In one study, heparin contamination accounted for 39% of unexpected PTT prolongations in patients who were not receiving heparin or Coumadin® treatments.2 Heparin contamination may account for an unexplained PTT prolongation even when a heparinized line is carefully flushed to remove heparin prior to specimen collection.

If the PTT shortens significantly but remains prolonged after heparinase, a coagulation abnormality may be present in addition to heparin contamination. If a markedly prolonged PTT (eg, >150 seconds) shortens significantly but remains slightly prolonged after heparinase, a small amount of residual heparin is a possible explanation, because the initial amount of heparin contamination was very high.
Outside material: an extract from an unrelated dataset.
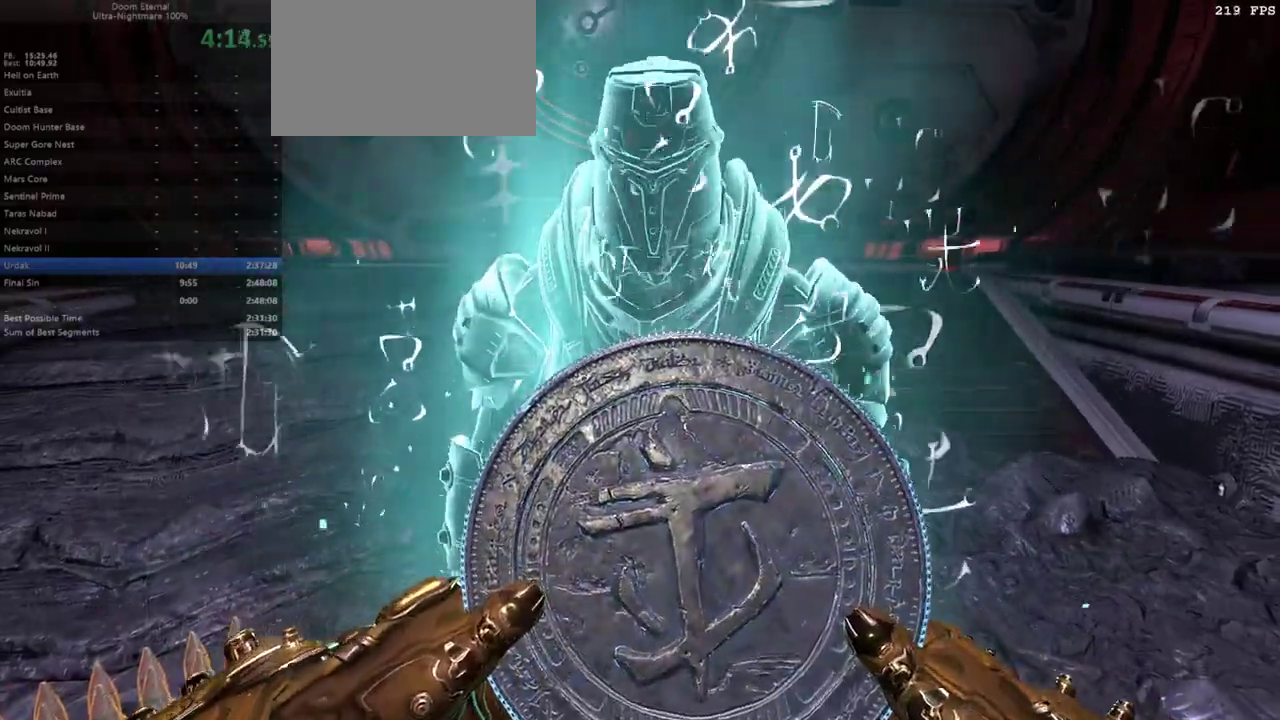
{"keys": [], "mouse": [], "events": []}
If a second heparinase treatment of the specimen produces a normal PTT, heparin is the confirmed explanation.

Footnotes

1. Lindhardt R, Grant A, Cooney CL, et al, “Differential Anticoagulant Activity of Heparin Fragments Prepared Using Microbial Heparinase,”J Biol Chem, 1982, 257:7310-3.

2. Newman RS and Fagin AR, “Heparin Contamination in Coagulation Testing and a Protocol to Avoid It and the Risk of Inappropriate FFP Transfusion,”Am J Clin Pathol, 1995, 104(4):447-9.

References

Ameer GA, Barabino G, Sasisekharan R, et al, “Ex Vivo Evaluation of a Taylor-Couette Flow, Immobilized Heparinase I Device for Clinical Application,”Proc Natl Acad Sci U S A, 1999, 96(5):2350-5.

Hutt ED and Kingdon HS, “Use of Heparinase to Eliminate Heparin Inhibition in Routine Coagulation Assays,”J Lab Clin Med, 1972, 79(6):1027-34.

Michelsen LG, Kikura M, Levy JH, et al, “Heparinase I (Neutralase) Reversal of Systemic Anticoagulation,”Anesthesiology, 1996, 85(2):339-46.